# In our element



## harrigab (Aug 21, 2011)

a few pics from yesterdays shoot, a mixed bag of 208 partridge and 8 pheasants,


----------



## harrigab (Aug 21, 2011)

a few more..


----------



## harrigab (Aug 21, 2011)

pics must be too large to upload altogether, so having to upload im multiple posts..


----------



## harrigab (Aug 21, 2011)

....and more


----------



## harrigab (Aug 21, 2011)

last batch..there is a price to pay, ie the last pic haha


----------



## hobbsy1010 (Jun 4, 2011)

Great looking pic's H 

Shoot look's high up with all that low cloud/mist.

Looks steep too, dogs get a good work out I bet? 

Owner looks a bit sore though!!!!

Hobbsy


----------



## harrigab (Aug 21, 2011)

it is high up Hobbsy, and those hills are steep, very steep, one of the drives is called Heart Attack Hill for obvious reasons


----------



## harrigab (Aug 21, 2011)

hobbsy1010 said:


> Great looking pic's H
> 
> Shoot look's high up with all that low cloud/mist.
> 
> ...

EXTRACTED INFORMATION:

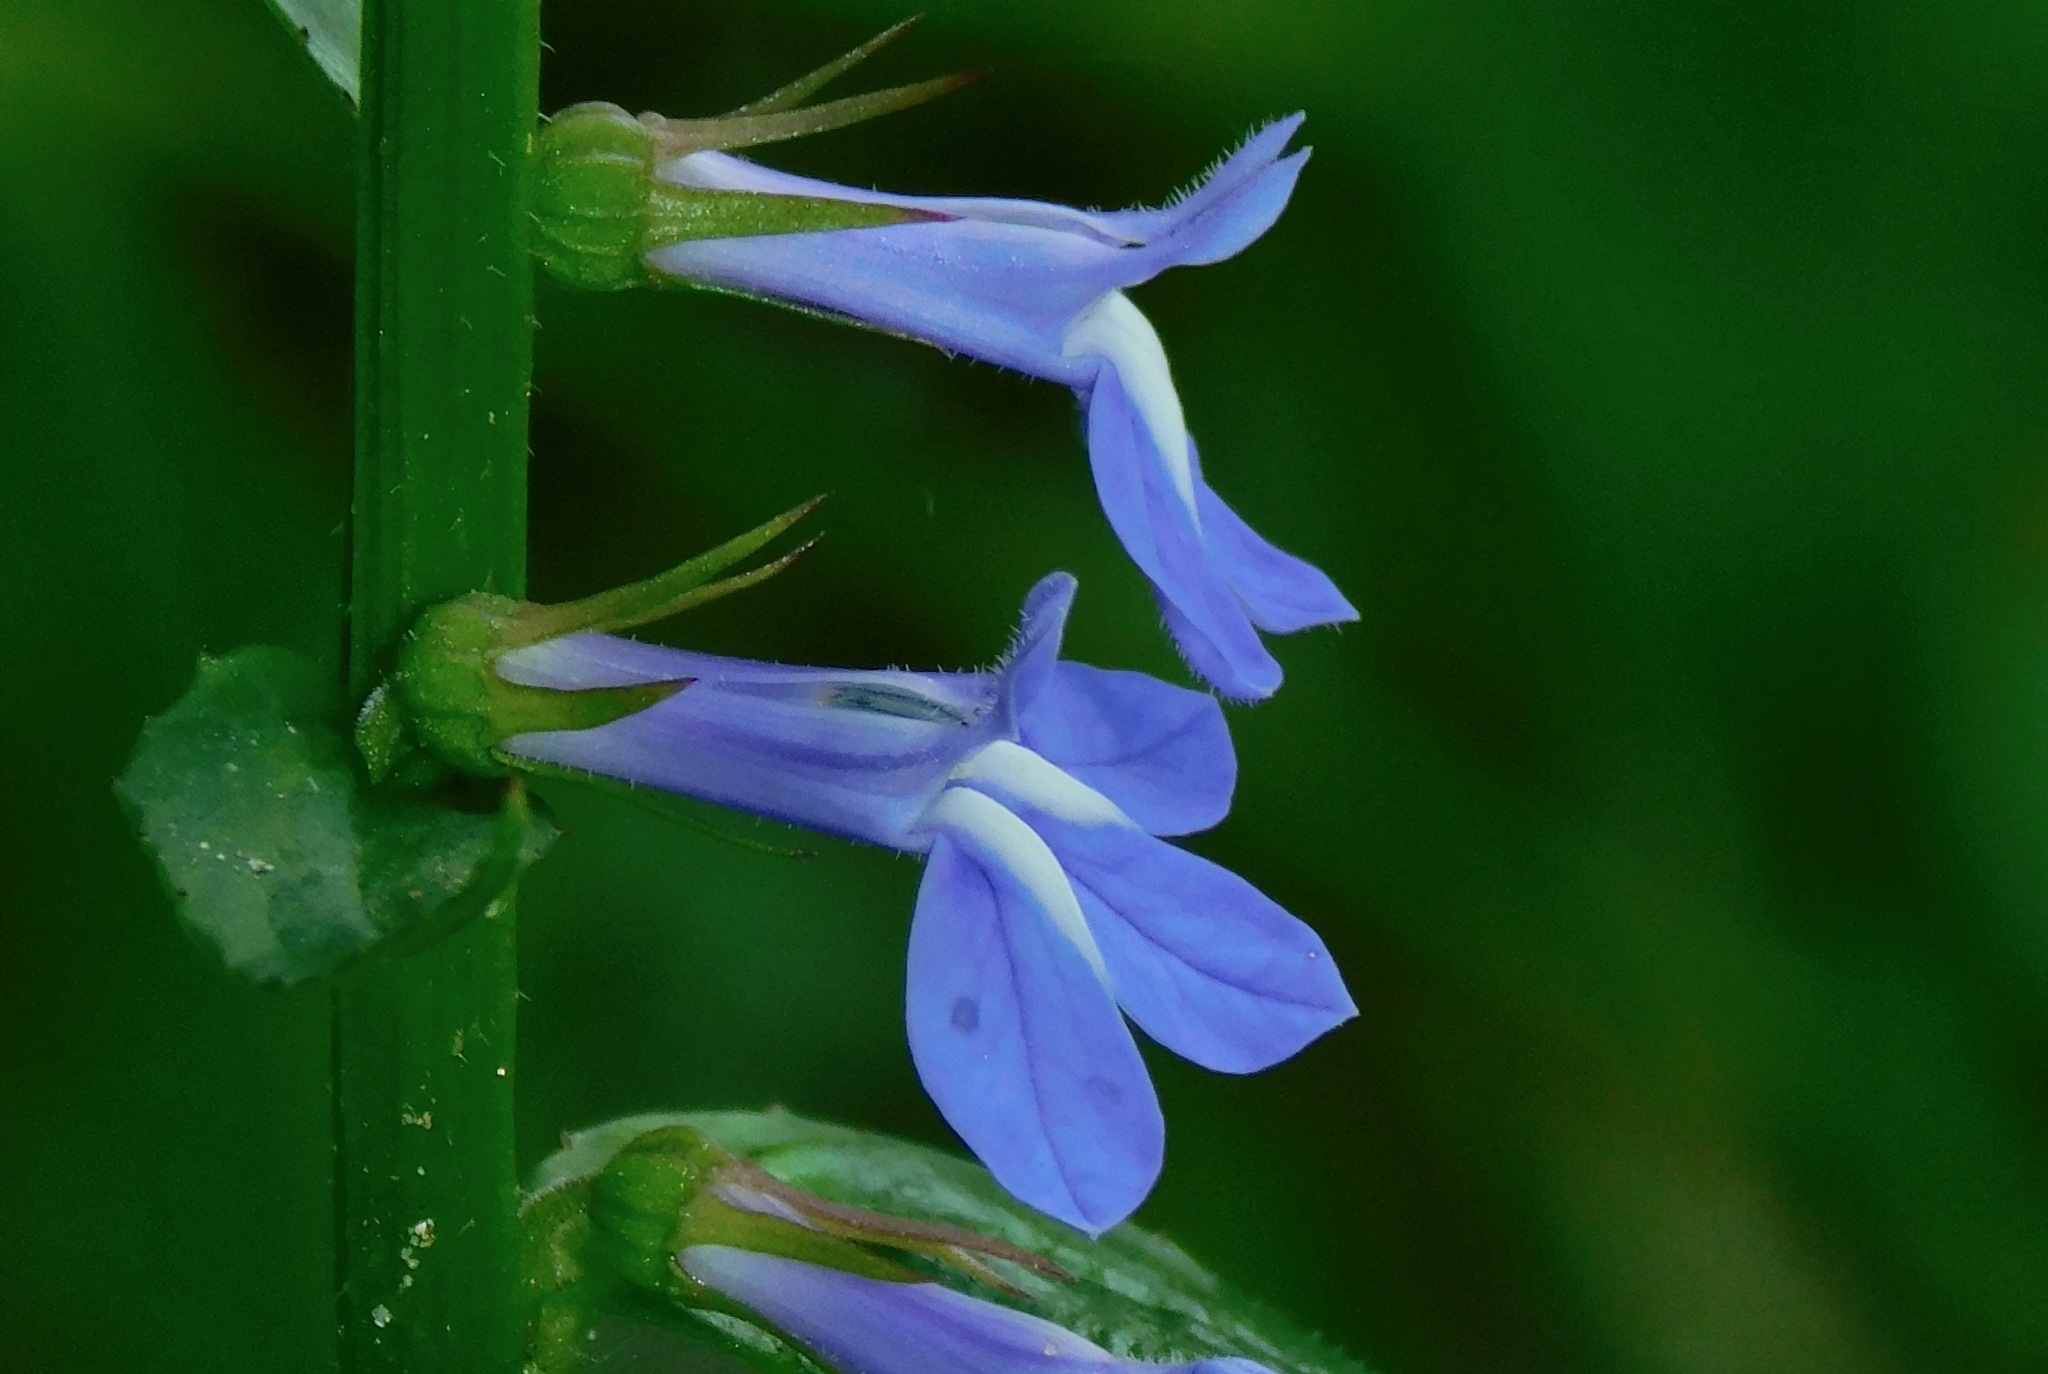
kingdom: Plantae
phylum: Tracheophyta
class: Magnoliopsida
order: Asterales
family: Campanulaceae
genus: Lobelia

...

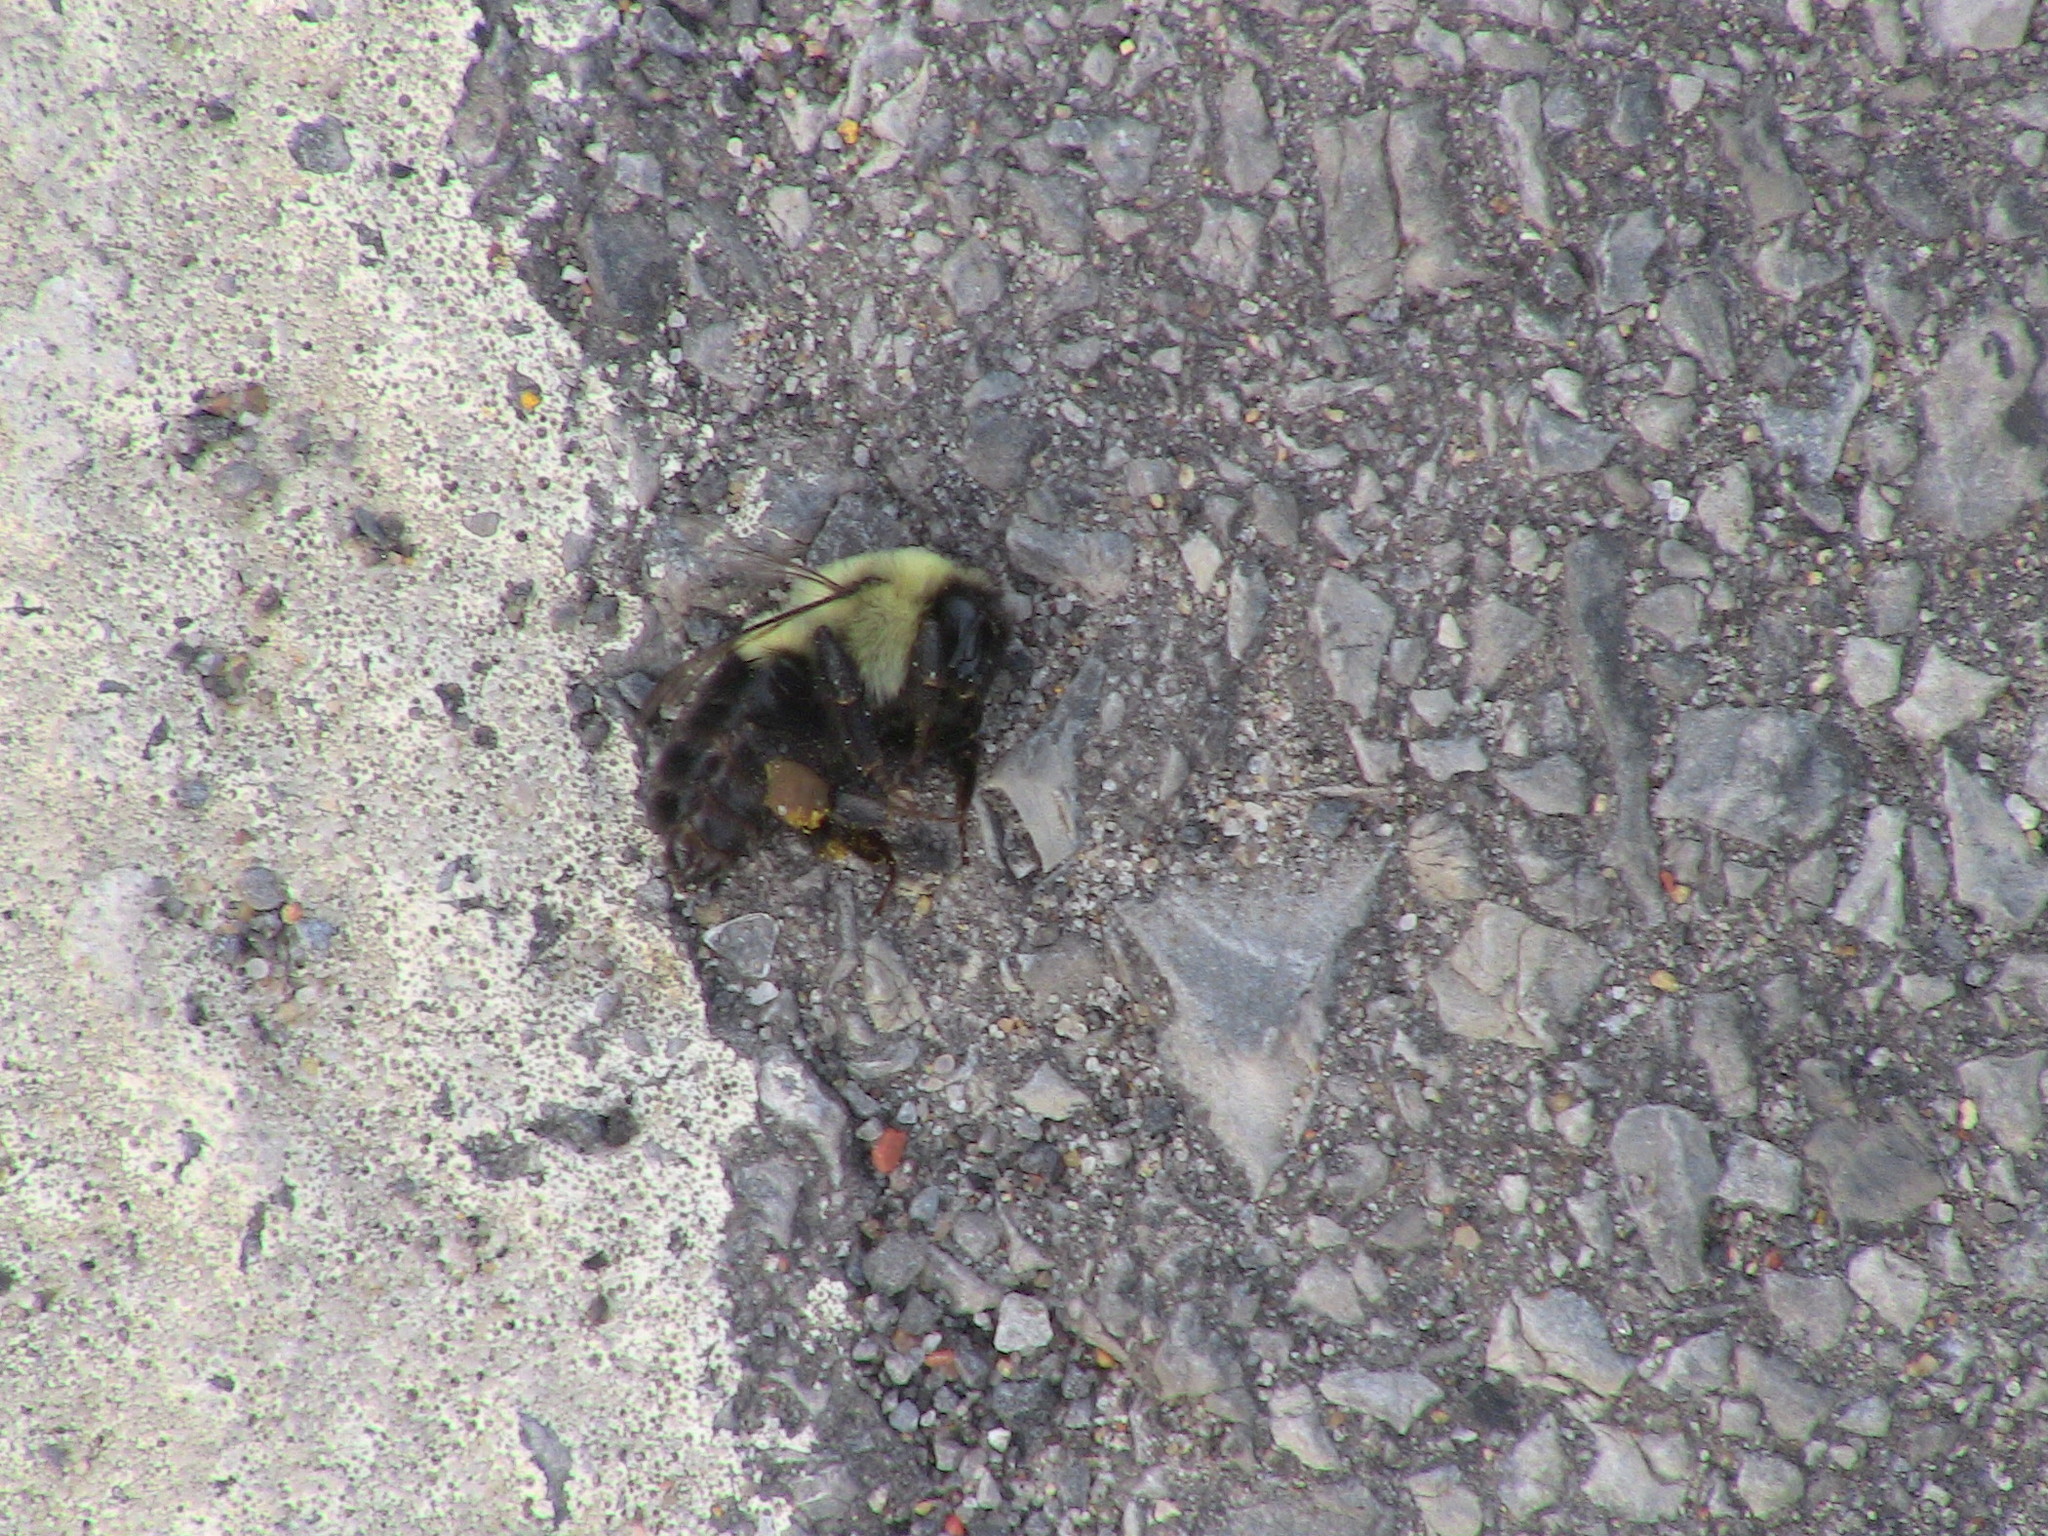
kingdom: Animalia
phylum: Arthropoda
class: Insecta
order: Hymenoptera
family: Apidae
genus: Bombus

---

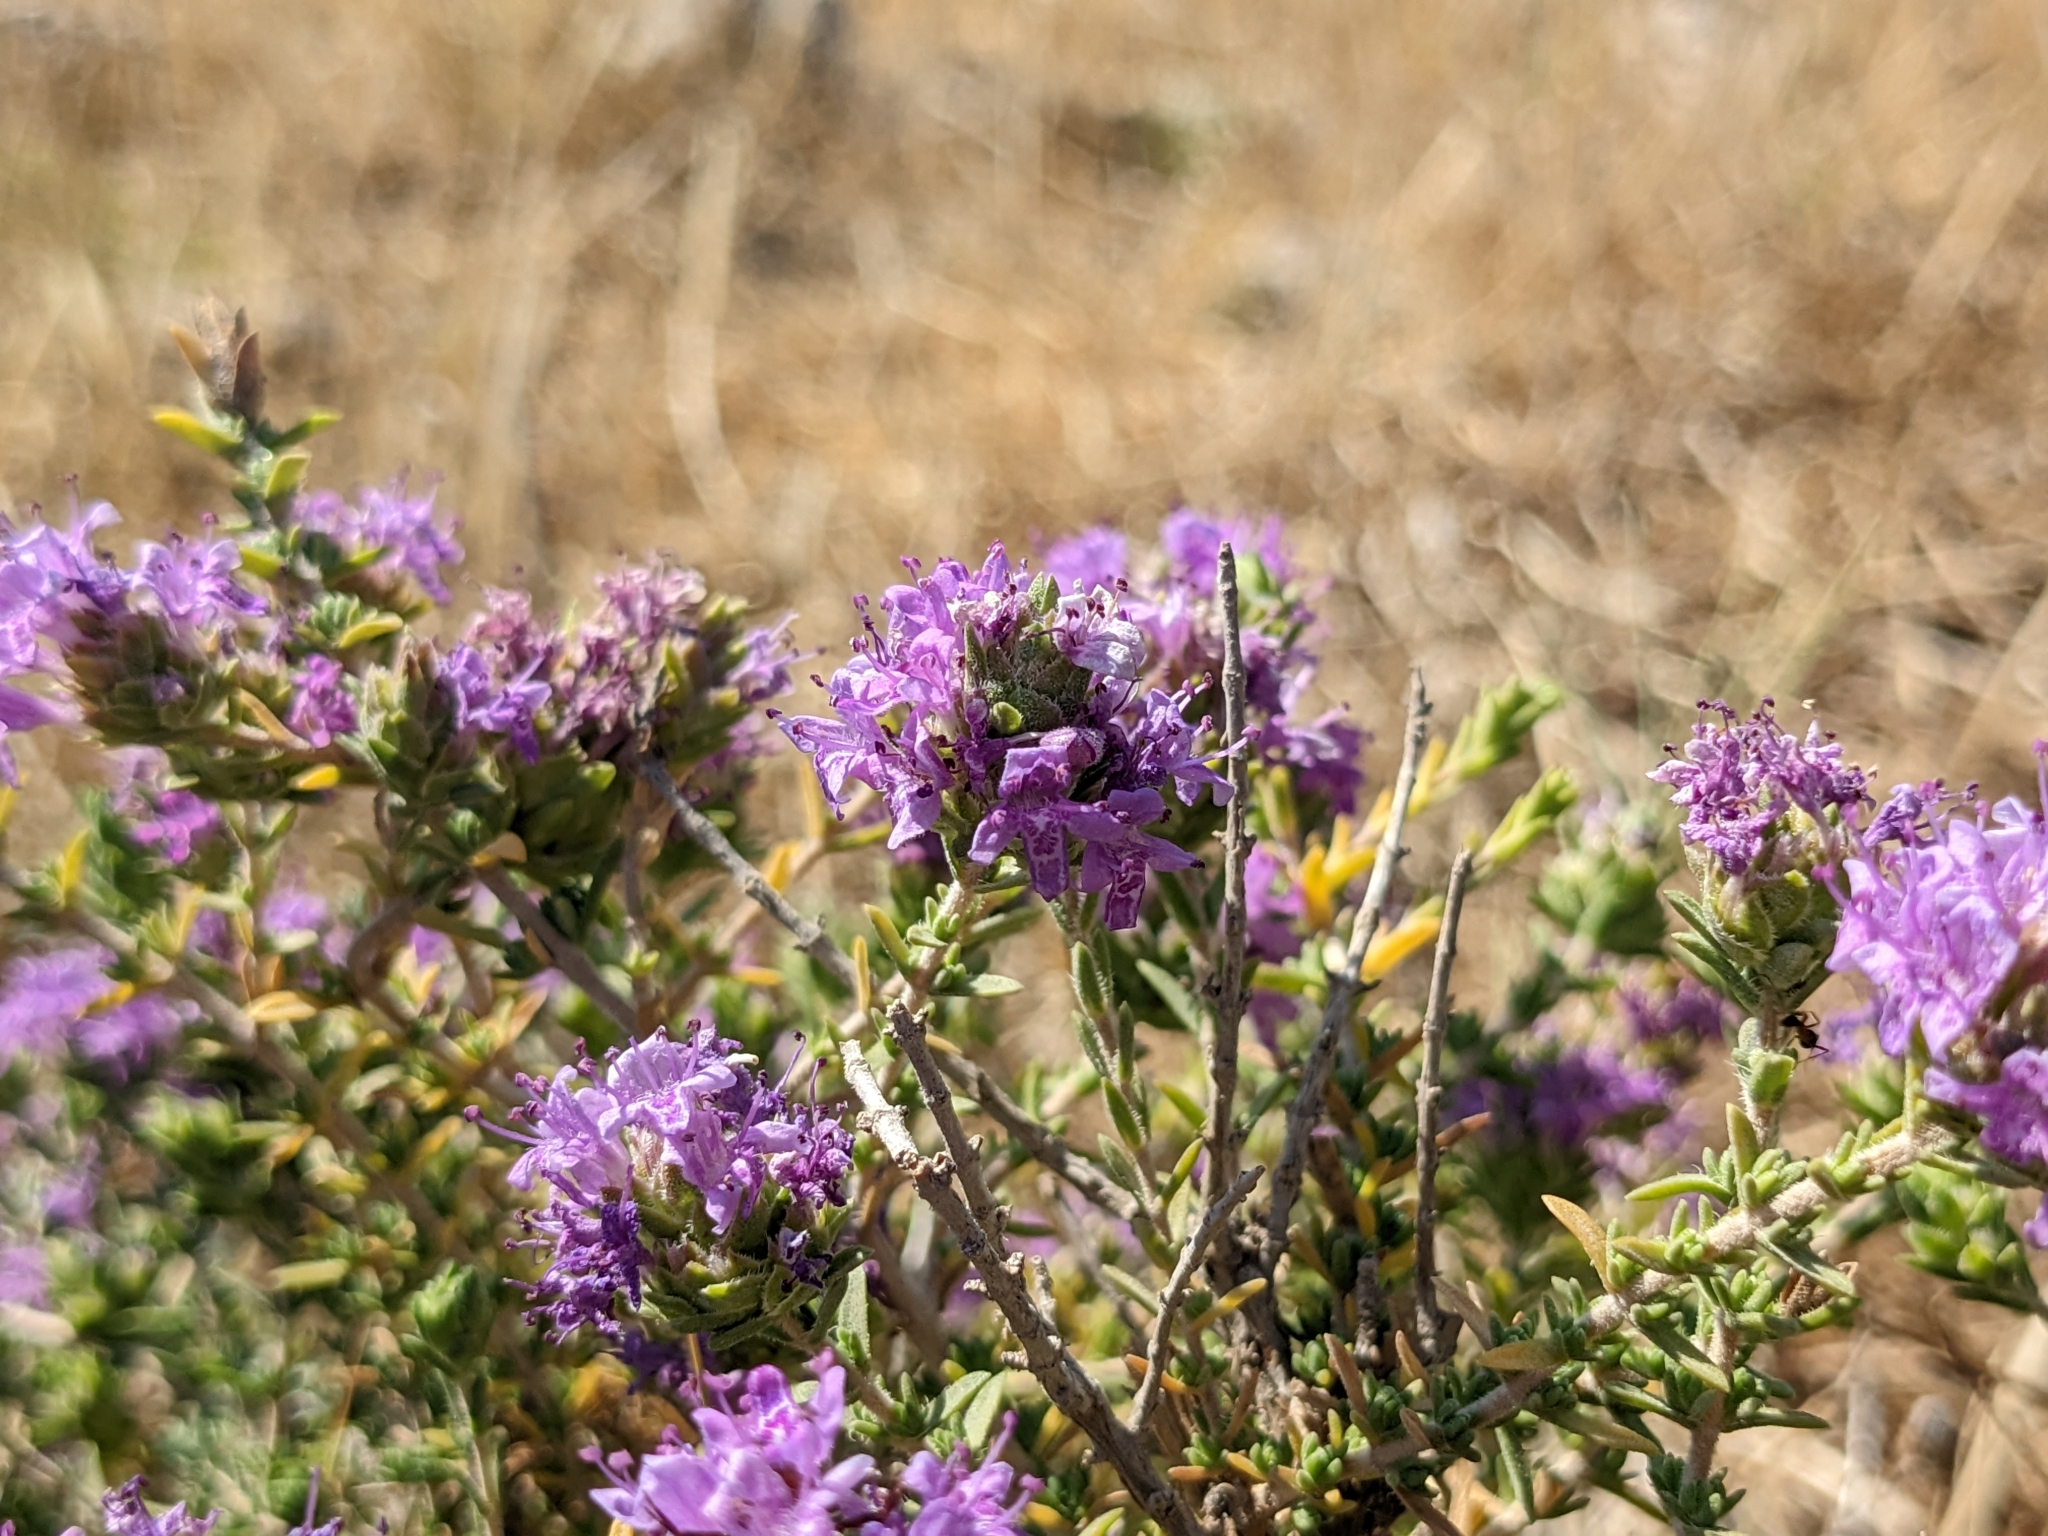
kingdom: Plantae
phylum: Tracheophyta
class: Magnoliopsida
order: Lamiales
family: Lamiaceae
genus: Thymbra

SET EXERCISE 1: Summarize the forum thread about the shoot in two sentences.
SET EXERCISE 2: Write the next part of the forum thread about the shoot, picking up where it ends.
The records have nothing to do with what follows.

FINAL RESULT 1: harrigab shared photos from the previous day's shoot, which produced 208 partridge and 8 pheasants, and posted them across several messages because the pictures were too large to upload all at once. hobbsy1010 said the shoot looked high up and steep, and harrigab agreed, adding that one drive is called Heart Attack Hill.

FINAL RESULT 2:
been struggling with my ankle lately, I've got a 10" steel plate in it from when I broke my tib/fib 20 years ago and just lately all I seem to be doing workwise is floor tiling that seems to aggravate it. We were supposed to be on another shoot today with similar terrain but I've given a raincheck on that and going out on the lash instead haha


----------



## hobbsy1010 (Jun 4, 2011)

harrigab said:


> hobbsy1010 said:
> 
> 
> > Great looking pic's H
> ...


Bit of R&R never hurt anybody mate.
Get a comfy stool at the bar, put your leg up and enjoy the game this evening!! 
Hobbsy


----------



## tknafox2 (Apr 2, 2013)

What a great day... what a great work out... will make for a great Feast!!
What the heck happened to "Little" Elvis??? He got Huge!!


----------



## einspänner (Sep 8, 2012)

Stunning scenery you have over there!


----------



## R E McCraith (Nov 24, 2011)

Does NO ONE in your Village have a GOOD LOOKING PUP ? LOL !!!!!!!!!!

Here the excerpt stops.